В темноте кабинета Аркин тщательно изучил картины, спроецированные на небольшой экран, и понял, что явно ошибся, сравнив шляпу Рубина с рембрандтовской. Но сам-то Рубин бесспорно знаком с этими автопортретами или даже специально просмотрел их. Так что же задело его столь глубоко?
Ну, взглянул я на его белую шапку, вспомнил шляпу Рембрандта, сказал ему об этом — мог, кстати, и ошибиться, — так что ж такого? Я что в него — камень кинул? Чего он взъелся? Аркину просто необходимо было докопаться до истины. Значит, так. Допустим, я — Рубин, а он — Аркин. И у меня на голове шляпа. Вот он я — стареющий скульптор, за всю жизнь одна весьма сомнительная выставка, да и ту никто не видел. А рядом этот искусствовед Аркин, вечно что-то критикует, судит-рядит, всюду сует свой длинный нос, сам нелепый и неуклюжий, настроен дружески, но какой из него друг? Он и дружить-то не умеет. Кроме любви к искусству, нас не роднит ничто. И вот этот Аркин говорит, что на голове у меня шляпа Рембрандта, и желает успеха в работе; конечно, он не ведает, что творит, — а кто из нас ведает? Пускай он и в самом деле добра желает, но мне этого не вынести. Меня это попросту бесит. Он поминает Рембрандта, а собственные мои работы — дрянь, и на душе — тоска, и все это тяжким бременем давит мое сердце, и я поневоле то и дело спрашиваю себя: зачем дальше влачить жизнь, если скульптором настоящим мне не стать до конца моих дней? Меня эти мысли сразу обуревают, чуть завижу Аркина — неважно, говорит ли он, молчит ли, как на плавниковой выставке, — но упаси Бог еще чего-нибудь скажет. И решаю я больше с ним не встречаться — никогда.
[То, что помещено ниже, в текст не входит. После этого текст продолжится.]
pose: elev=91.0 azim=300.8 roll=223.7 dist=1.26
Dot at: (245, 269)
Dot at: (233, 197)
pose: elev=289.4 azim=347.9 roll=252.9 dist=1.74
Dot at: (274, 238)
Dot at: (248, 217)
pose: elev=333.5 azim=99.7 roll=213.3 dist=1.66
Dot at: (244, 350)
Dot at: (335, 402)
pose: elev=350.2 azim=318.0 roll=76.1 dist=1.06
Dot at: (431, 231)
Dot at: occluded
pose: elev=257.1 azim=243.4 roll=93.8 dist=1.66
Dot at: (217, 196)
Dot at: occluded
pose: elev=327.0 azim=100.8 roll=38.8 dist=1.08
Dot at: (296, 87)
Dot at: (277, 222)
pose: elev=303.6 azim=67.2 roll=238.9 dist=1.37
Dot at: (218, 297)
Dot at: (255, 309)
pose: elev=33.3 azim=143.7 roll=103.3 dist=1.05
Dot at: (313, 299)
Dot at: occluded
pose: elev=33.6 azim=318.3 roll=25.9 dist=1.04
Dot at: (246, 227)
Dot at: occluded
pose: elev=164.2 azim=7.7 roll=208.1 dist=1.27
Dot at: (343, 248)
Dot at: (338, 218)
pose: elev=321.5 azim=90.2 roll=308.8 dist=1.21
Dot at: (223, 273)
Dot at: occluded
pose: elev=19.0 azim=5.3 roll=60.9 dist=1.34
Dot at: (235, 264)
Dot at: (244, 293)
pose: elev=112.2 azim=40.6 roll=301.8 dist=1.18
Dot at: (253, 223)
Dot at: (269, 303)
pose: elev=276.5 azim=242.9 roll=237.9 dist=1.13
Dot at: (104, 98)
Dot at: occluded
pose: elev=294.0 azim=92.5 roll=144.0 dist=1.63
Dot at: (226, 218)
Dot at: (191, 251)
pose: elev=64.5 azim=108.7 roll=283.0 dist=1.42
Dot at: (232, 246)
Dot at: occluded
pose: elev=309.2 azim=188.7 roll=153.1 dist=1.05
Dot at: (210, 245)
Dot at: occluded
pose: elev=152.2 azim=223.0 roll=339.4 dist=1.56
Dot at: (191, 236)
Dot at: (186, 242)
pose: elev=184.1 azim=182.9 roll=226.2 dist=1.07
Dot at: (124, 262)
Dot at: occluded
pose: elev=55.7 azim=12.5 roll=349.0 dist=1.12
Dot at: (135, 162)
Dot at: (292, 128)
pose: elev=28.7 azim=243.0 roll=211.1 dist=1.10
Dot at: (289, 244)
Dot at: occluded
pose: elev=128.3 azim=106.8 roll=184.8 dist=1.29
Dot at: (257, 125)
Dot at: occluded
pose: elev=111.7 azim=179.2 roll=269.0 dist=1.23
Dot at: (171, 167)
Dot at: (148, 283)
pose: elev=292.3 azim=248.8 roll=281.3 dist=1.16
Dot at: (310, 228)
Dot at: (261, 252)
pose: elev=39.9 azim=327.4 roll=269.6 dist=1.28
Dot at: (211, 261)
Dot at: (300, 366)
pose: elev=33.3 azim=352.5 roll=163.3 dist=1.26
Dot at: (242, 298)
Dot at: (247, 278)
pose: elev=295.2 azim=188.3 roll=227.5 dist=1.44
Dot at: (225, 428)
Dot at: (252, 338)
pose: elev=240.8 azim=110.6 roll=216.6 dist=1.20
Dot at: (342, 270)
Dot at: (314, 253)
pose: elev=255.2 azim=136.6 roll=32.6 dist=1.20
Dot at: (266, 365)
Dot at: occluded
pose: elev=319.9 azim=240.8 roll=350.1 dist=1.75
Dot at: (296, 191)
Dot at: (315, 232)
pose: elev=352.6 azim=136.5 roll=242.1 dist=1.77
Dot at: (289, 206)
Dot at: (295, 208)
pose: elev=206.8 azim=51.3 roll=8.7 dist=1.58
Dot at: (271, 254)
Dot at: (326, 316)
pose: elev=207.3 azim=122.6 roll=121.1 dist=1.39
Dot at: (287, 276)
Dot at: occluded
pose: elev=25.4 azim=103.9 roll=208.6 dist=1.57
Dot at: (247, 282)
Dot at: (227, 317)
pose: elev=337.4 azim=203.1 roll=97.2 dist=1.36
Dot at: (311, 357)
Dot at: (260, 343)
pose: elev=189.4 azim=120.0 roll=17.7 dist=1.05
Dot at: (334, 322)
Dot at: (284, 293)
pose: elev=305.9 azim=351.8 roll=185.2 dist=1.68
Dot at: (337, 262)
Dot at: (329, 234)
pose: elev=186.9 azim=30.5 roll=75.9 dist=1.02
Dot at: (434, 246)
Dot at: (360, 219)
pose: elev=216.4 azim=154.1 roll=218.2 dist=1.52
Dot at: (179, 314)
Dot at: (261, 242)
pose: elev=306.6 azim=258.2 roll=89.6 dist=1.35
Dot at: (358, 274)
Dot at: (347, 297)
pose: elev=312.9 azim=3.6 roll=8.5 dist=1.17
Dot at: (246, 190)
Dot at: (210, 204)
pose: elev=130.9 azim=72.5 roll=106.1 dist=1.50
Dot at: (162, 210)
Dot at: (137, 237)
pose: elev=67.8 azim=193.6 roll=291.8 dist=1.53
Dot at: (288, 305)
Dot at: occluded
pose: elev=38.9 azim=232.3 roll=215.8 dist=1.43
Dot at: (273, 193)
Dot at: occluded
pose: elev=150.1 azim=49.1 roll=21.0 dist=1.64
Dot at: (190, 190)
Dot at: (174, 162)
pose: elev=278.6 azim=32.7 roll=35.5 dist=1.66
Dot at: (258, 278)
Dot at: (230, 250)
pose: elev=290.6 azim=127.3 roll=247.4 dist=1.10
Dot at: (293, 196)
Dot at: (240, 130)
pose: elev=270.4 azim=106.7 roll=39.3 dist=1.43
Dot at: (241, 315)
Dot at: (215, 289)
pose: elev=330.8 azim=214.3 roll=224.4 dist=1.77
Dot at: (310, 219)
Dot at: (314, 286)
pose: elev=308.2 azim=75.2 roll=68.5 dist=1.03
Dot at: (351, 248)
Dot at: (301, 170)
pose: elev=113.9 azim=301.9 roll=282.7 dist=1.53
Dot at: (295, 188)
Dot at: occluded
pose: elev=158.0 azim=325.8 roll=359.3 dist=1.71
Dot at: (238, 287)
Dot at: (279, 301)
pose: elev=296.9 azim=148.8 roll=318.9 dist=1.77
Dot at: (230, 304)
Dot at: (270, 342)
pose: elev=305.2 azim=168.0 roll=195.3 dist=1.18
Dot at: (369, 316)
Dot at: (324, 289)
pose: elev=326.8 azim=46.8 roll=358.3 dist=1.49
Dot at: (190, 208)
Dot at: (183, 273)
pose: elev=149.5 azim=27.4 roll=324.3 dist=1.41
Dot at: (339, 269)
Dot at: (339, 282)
Постояв перед зеркалом в туалете, Аркин бесцельно обошел все этажи художественной школы, а затем побрел вниз, в студию Рубина. Постучал в дверь. Никто не ответил. Он нажал ручку и, заглянув в студию, окликнул Рубина.
За окнами нависала ночь. Студия освещалась множеством пыльных лампочек, но самого Рубина не было. Был только лес скульптур. Аркин прошелся среди железных цветов и обломков каменных статуй: хотел проверить — не ошибся ли. И почувствовал, что прав.
Он рассматривал карликовое деревце, когда дверь открылась и появился Рубин в фуражке инженера-путейца.
— Прекрасная работа, — выдавил Аркин, кивнув на деревце. — Лучшая здесь, на мой взгляд.
Ошеломленный Рубин, красный от мгновенно вспыхнувшей злобы, уставился на Аркина; на его впалых щеках в последнее время отросли рыжеватые бакенбарды, а глаза в этот миг были не серыми, а отчетливо зелеными. Он возбужденно зашевелил губами, но ничего не сказал.
— Рубин, простите меня, я пришел сказать, что перепутал шляпы. Я тогда ошибся.
— Ошиблись, черт подери.
— Простите, нескладно получилось. И простите, что все зашло так далеко.
— Далеко, черт подери…
И Рубин заплакал, хотя пытался сдержаться изо всех сил. Плакал молча, его плечи тряслись, а слезы сочились меж грубых узловатых пальцев, закрывавших лицо.
Аркин быстро ушел.
Они перестали избегать друг друга; встречаясь, хоть и нечасто, мирно беседовали. Однажды Аркин, войдя в туалет, застал Рубина в той самой белой шляпе, которая якобы походила на шляпу Рембрандта: Рубин внимательно разглядывал себя в зеркале. Шляпа сидела на нем как венец крушения и надежды.